-- BEGIN --

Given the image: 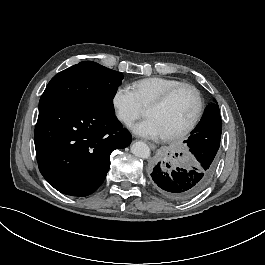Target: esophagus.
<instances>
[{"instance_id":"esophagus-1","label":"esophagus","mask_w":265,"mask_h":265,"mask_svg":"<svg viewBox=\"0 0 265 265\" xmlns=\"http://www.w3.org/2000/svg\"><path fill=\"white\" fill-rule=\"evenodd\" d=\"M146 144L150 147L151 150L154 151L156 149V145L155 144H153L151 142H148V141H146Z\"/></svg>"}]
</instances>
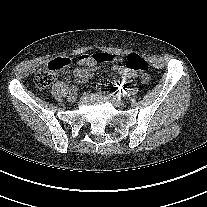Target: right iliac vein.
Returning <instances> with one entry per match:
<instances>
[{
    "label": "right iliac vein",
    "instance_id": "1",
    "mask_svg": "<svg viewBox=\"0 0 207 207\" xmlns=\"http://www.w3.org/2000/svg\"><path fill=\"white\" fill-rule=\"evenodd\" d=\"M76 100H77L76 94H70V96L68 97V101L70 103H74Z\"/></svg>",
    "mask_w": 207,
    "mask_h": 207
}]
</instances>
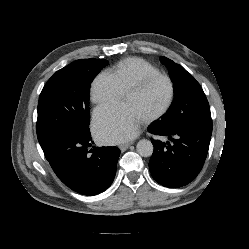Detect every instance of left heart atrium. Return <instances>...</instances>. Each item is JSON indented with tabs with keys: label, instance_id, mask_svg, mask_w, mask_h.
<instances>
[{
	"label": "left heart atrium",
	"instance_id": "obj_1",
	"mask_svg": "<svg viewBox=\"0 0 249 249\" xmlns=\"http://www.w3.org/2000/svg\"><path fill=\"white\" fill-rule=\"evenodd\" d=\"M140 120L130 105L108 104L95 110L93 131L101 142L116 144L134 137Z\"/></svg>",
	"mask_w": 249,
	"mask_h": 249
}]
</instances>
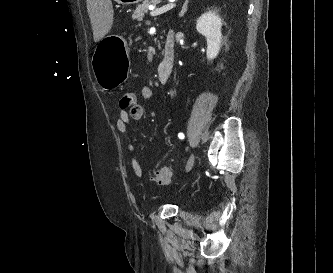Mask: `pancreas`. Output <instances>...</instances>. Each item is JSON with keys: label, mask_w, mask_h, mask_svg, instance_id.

-- END --

== Exercise aim ==
Copy word for word the data starting with the line that contains "Detect every instance" and going on through the end of the data. Leave the pictures out of your copy.

== Correct response ==
Detect every instance of left heart atrium. Return <instances>...</instances>. Each item is JSON indented with tabs with keys: label, instance_id, mask_svg, mask_w, mask_h.
<instances>
[{
	"label": "left heart atrium",
	"instance_id": "obj_1",
	"mask_svg": "<svg viewBox=\"0 0 249 249\" xmlns=\"http://www.w3.org/2000/svg\"><path fill=\"white\" fill-rule=\"evenodd\" d=\"M140 120L130 105L108 104L95 110L93 131L101 142L116 144L134 137Z\"/></svg>",
	"mask_w": 249,
	"mask_h": 249
}]
</instances>
Mask: `pancreas`. Output <instances>...</instances>. Each item is JSON with keys: label, mask_w, mask_h, mask_svg, instance_id.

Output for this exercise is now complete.